Los mensajes de los propagandistas del Kremlin son desconcertantes. Hace una semana cuestionaban la información occidental que anticipaba el avance triunfal de la resistencia ucraniana hacia Jersón. Y ayer comenzaron a trasladar que la retirada de sus tropas en esta ciudad bañada por el río Dniéper y el mar Negro no es más que un revés asumible en el plan general.

Curiosamente, los mensajes que proyecta el régimen de Vladímir Putin se encajan mejor cuando se interpretan al revés. De ese modo se entiende la importancia estratégica para Ucrania de provocar la huida de las tropas rusas de la capital de Jersón. Porque llega menos de un mes y medio después de la ficción de los referendos por los que Rusia se anexionó Jersón, Zaporiyia, Donetsk y Luhansk sin ningún reconocimiento internacional reseñable.

Falta por conocer la dimensión de la retirada anunciada por el ministro de Defensa ruso y cuántos soldados invasores quedan sobre el terreno para presentar batalla. En este sentido, la Inteligencia ucraniana acierta al moderar su entusiasmo y prepararse para una posible trampa del enemigo en la capital.

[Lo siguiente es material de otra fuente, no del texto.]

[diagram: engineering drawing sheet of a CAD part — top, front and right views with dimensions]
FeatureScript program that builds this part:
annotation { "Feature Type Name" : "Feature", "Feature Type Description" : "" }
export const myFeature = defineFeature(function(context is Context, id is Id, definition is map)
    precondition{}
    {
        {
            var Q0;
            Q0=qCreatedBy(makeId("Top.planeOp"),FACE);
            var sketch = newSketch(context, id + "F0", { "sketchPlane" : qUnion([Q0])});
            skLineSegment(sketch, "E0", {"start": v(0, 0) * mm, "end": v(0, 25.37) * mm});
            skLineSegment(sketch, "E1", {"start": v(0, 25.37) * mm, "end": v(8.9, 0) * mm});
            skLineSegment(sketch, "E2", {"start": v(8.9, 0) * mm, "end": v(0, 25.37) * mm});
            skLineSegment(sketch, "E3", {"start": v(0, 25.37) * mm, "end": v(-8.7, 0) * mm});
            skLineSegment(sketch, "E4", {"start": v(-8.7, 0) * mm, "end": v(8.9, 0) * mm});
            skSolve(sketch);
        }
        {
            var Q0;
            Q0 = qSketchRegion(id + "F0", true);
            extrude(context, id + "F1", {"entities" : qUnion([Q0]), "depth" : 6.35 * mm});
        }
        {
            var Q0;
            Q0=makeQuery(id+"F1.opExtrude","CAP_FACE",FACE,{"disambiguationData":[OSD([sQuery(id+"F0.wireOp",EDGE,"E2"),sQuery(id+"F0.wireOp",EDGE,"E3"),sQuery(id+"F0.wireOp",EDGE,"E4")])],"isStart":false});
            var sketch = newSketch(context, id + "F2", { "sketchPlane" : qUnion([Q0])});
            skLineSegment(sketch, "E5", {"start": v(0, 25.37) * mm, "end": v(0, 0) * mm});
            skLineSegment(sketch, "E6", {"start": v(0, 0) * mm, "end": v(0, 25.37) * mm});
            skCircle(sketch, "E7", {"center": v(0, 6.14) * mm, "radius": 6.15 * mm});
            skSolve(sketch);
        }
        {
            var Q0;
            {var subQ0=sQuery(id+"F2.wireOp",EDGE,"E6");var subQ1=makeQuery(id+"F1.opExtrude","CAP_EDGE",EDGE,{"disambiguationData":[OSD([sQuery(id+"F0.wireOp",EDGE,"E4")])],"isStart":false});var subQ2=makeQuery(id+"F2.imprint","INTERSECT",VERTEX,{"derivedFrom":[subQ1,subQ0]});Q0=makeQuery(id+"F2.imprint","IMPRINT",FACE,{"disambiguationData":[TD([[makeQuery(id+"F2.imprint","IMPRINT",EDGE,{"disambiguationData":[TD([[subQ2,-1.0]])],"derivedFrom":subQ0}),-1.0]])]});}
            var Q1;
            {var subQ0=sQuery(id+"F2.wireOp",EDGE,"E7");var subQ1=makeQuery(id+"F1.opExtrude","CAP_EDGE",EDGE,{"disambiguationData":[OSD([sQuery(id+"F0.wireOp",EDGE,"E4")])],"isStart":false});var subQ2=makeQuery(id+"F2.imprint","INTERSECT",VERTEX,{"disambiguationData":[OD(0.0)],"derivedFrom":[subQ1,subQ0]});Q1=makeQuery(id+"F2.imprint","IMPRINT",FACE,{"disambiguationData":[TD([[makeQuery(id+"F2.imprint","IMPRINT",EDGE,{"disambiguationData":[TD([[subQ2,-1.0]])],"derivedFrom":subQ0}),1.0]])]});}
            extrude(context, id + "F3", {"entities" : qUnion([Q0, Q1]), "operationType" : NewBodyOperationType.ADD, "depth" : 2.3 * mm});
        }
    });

Pero, con las cartas sobre la mesa, parece evidente que el Ejército bien equipado y formado que se presupuso de Rusia era una ilusión. Que la resistencia ucraniana, con el apoyo de Occidente, está pasando por encima de la supuesta superioridad de la vieja potencia. Y que, de mantenerse esta inercia, los bastiones ocupados irán cayendo, poco a poco, como piezas de dominó.

En este contexto, no debe sorprender la multiplicación de discursos y análisis que claman por una negociación entre Zelenski y Putin para detener la guerra. Una negociación que apelaría a la renuncia ucraniana de buena parte de sus territorios y, por extensión, al abandono a su suerte de cientos de miles de compatriotas. Sin embargo, estas llamadas a la negociación dan medida de la debilidad de Rusia y de su incapacidad para doblegar a la resistencia sobre el terreno.

Hace unos días, The Washington Post publicó que la Casa Blanca está persuadiendo a Zelenski para que se abra a la negociación. Pero conviene no malinterpretar este mensaje. El apoyo estadounidense no está en entredicho. Al contrario, la semana pasada anunció un nuevo paquete de ayuda militar valorado en 625 millones de euros. Lo que se lee entre líneas del consejo a Kyiv es, más bien, una estrategia comunicativa que muestre a un Zelenski abierto a negociar. De ahí que el presidente ucraniano haya renunciado a la línea roja de que Putin abandone el Kremlin.

Queda claro que no es más que un gesto simbólico. Que cambia poco o nada el escenario de fondo. Pero carecería de sentido que Ucrania hiciera otras concesiones o que transmitiera una fragilidad que, a estas alturas, sólo corresponde a Rusia. Cualquiera que se pregunte qué habría sido de Jersón si su Gobierno hubiese renunciado a disputarlo conoce la respuesta.

Zelenski tiene el mandato popular de recuperar cada territorio perdido y el 95% de los ciudadanos cree en la victoria, como resalta el Centro Internacional para la Victoria Ucraniana. A decir verdad, cada día que pasa está más cerca de ella. 

Es cierto que la guerra acabará cuando ambas partes se sienten a negociar. Pero todavía quedan muchas fases que superar hasta ese momento. Que todos los actores asumen que la guerra va para largo lo demuestra, también, el nuevo paquete de 500 millones de la Unión Europea y la formación de varios miles de soldados ucranianos, a lo largo de los próximos dos años, por parte de los Veintisiete.

Ucrania tendrá que negociar, en fin, cuando pueda hacerlo en las condiciones más favorables, y no cuando lo decida una Rusia incapaz de contener el avance de la resistencia. Cabe presumir que esto se producirá cuando cada parte asuma la incapacidad de obtener más victorias. Es decir, cuando la guerra se estanque.

Zelenski tiene que esperar al momento adecuado. Y, hasta entonces, desentenderse de las presiones interesadas y rechazar armisticios que sean vitales para el rearme de Putin.